Bad things happen when people’s concerns are largely ignored and when listening occurs only in polarized, racially homogeneous spaces. That happened in our most recent presidential election. It also happens on college and university campuses.
Around this time last year, the University of Missouri System president and the chancellor of its flagship campus resigned because they did what students of color considered an inexcusably poor job of listening and responding to matters that most concerned them. I imagine those two executives were about as stunned by the outcome of their inaction as many of us were by Trump’s election. But because the president and chancellor weren’t listening, students of color lost faith in the ability of those leaders to effectively address their encounters with racism and marginalization. Similarly, victims of sexual assault keep telling us that people on their campuses are not listening.

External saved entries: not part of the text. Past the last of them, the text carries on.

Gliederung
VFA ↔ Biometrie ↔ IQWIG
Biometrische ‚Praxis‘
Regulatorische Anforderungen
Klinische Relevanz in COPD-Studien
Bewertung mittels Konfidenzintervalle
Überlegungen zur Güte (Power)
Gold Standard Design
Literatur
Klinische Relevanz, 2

In our campus climate studies, researchers at the Center for the Study of Race and Equity in Education listen to students, faculty members and staff members at predominantly white institutions across the country. While we always include white people in our climate research, most participants are people of color. As I note in “Paying to Ignore Racism,” people of color often tell us that leaders on their campuses ignore their voices and experiential realities. In most instances, it isn’t until some type of crisis erupts (for example, national news coverage of students protesting a racist incident that occurred on the campus) that the president and other administrators seemingly get serious about understanding marginalized people’s experiences.
While I would not categorically lump together Trump voters with people of color who are demanding racial justice and inclusion in higher education, both groups want to be heard and their realities to be understood. When they are not, bad things happen. Eventually, fed-up people shock those who fail to listen and fix, or at least demonstrably aim to improve, their situations.

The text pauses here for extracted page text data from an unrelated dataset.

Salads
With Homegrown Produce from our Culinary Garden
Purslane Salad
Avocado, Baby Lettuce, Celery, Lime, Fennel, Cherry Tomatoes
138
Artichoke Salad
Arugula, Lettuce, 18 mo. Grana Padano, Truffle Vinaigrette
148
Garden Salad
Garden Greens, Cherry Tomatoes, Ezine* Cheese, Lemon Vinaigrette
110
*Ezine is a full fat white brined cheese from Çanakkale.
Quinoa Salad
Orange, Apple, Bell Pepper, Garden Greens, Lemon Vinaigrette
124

Posters at political campaign rallies read, “The Silent Majority Stands with Trump.” His supporters were not silent. Thousands, perhaps millions of them showed up at his events. But the Clinton campaign did not pay close enough attention to what they were saying are the most important issues for them and their families. Confession: I engaged only two Trump supporters in conversations -- one of those instances was in a televised CNN interview, the other was on an airplane. I did not seek them out. Like me, I bet Secretary Clinton and her team wishes they had done more to find these fellow Americans, learn more about their lives and demonstrate serious care for their hardships. They were hiding in plain sight at his rallies; we could have found them. We should have listened.

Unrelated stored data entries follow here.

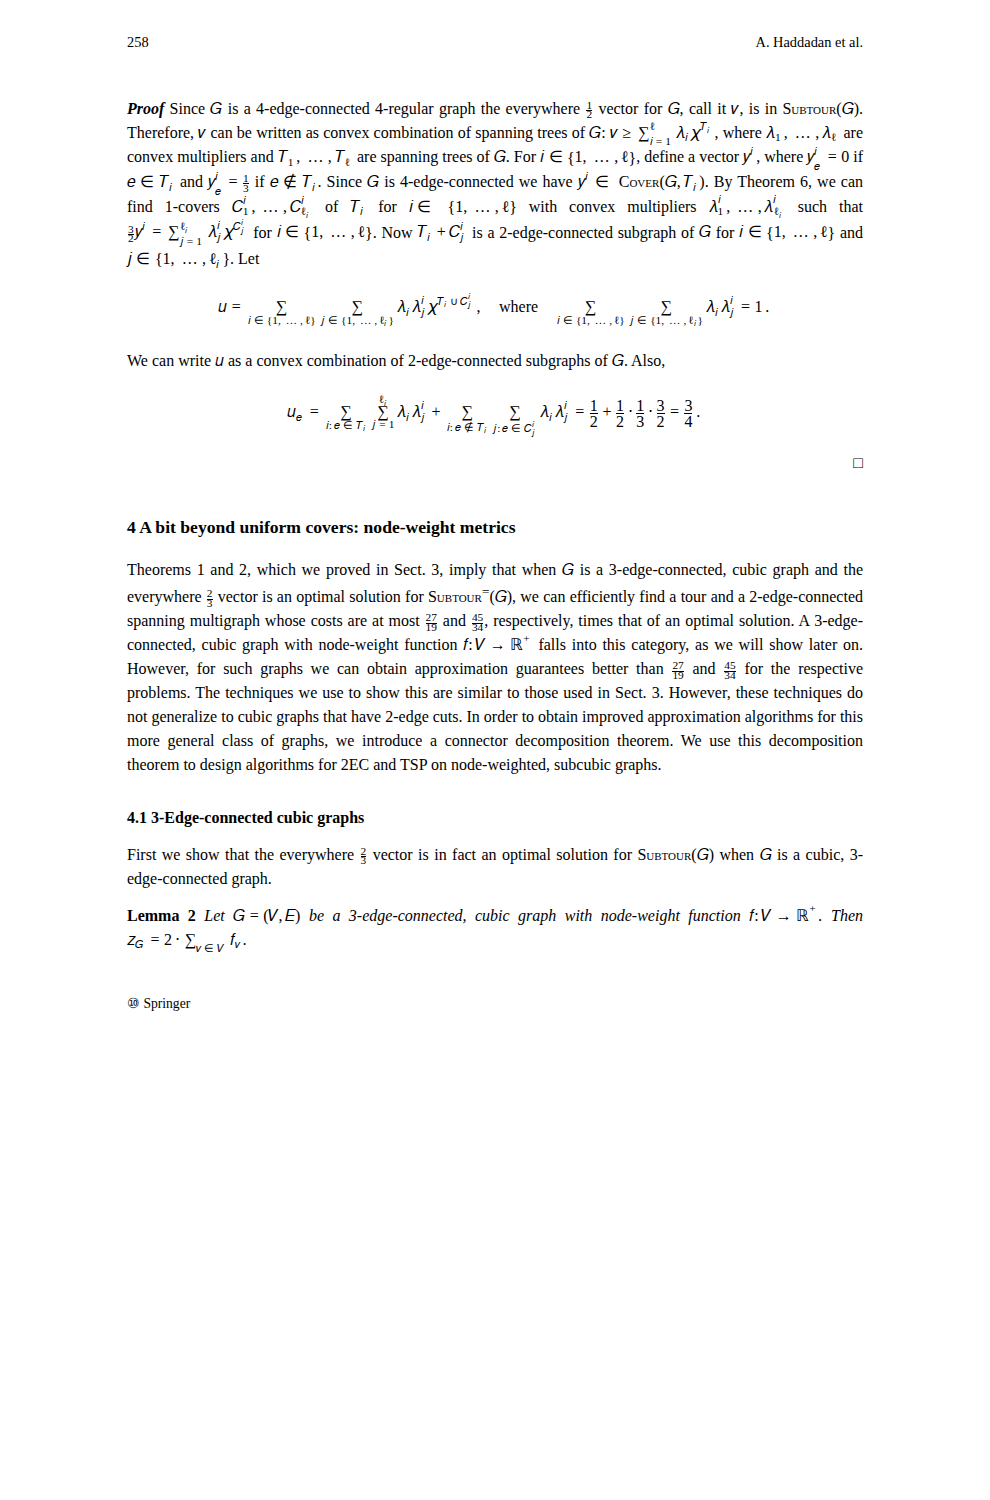258 A. Haddadan et al.
Proof Since G is a 4-edge-connected 4-regular graph the everywhere 12 vector for G, call it v, is in Subtour(G). Therefore, v can be written as convex combination of spanning trees of G: v≥∑i=1ℓλiχTi, where λ1,…,λℓ are convex multipliers and T1,…,Tℓ are spanning trees of G. For i∈{1,…,ℓ}, define a vector yi, where yei=0 if e∈Ti and yei=13 if e∉Ti. Since G is 4-edge-connected we have yi∈ Cover(G,Ti). By Theorem 6, we can find 1-covers C1i,…,Cℓii of Ti for i∈ {1,…,ℓ} with convex multipliers λ1i,…,λℓii such that 32yi=∑j=1ℓiλjiχCji for i∈{1,…,ℓ}. Now Ti+Cji is a 2-edge-connected subgraph of G for i∈{1,…,ℓ} and j∈{1,…,ℓi}. Let
u= ∑i∈{1,…,ℓ} ∑j∈{1,…,ℓi} λiλji χTi∪Cji , where ∑i∈{1,…,ℓ} ∑j∈{1,…,ℓi} λiλji =1.
We can write u as a convex combination of 2-edge-connected subgraphs of G. Also,
ue= ∑i:e∈Ti ∑j=1ℓi λiλji + ∑i:e∉Ti ∑j:e∈Cji λiλji =12+ 12⋅ 13⋅ 32= 34.
□
4 A bit beyond uniform covers: node-weight metrics
Theorems 1 and 2, which we proved in Sect. 3, imply that when G is a 3-edge-connected, cubic graph and the everywhere 23 vector is an optimal solution for Subtour=(G), we can efficiently find a tour and a 2-edge-connected spanning multigraph whose costs are at most 2719 and 4534, respectively, times that of an optimal solution. A 3-edge-connected, cubic graph with node-weight function f:V→ℝ+ falls into this category, as we will show later on. However, for such graphs we can obtain approximation guarantees better than 2719 and 4534 for the respective problems. The techniques we use to show this are similar to those used in Sect. 3. However, these techniques do not generalize to cubic graphs that have 2-edge cuts. In order to obtain improved approximation algorithms for this more general class of graphs, we introduce a connector decomposition theorem. We use this decomposition theorem to design algorithms for 2EC and TSP on node-weighted, subcubic graphs.
4.1 3-Edge-connected cubic graphs
First we show that the everywhere 23 vector is in fact an optimal solution for Subtour(G) when G is a cubic, 3-edge-connected graph.
Lemma 2 Let G=(V,E) be a 3-edge-connected, cubic graph with node-weight function f:V→ℝ+. Then zG=2⋅∑v∈Vfv.
⑩ Springer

It is not too late for us to listen to what women, people of color, immigrants, undocumented students, LGBT persons and people with disabilities tell us about their experiences, needs and concerns. It also is not too late for faculty members and administrators to create spaces for people from different racial groups and socioeconomic backgrounds, as well as those with different political perspectives, to listen to and learn from each other. Inevitably, bad things will continue to happen at colleges and universities -- and subsequently in our larger society -- if we fail to listen and then act with higher degrees of intentionality.
One final quote about the Trump victory from Conway’s postelection CNN interview: “I think the big lesson of yesterday is stop listening so much to each other and start listening to the people.” That was her advice to the news media and politicians. When it comes to matters of equity, inclusion and safety on campuses, I think that is the big lesson for higher education leaders, as well.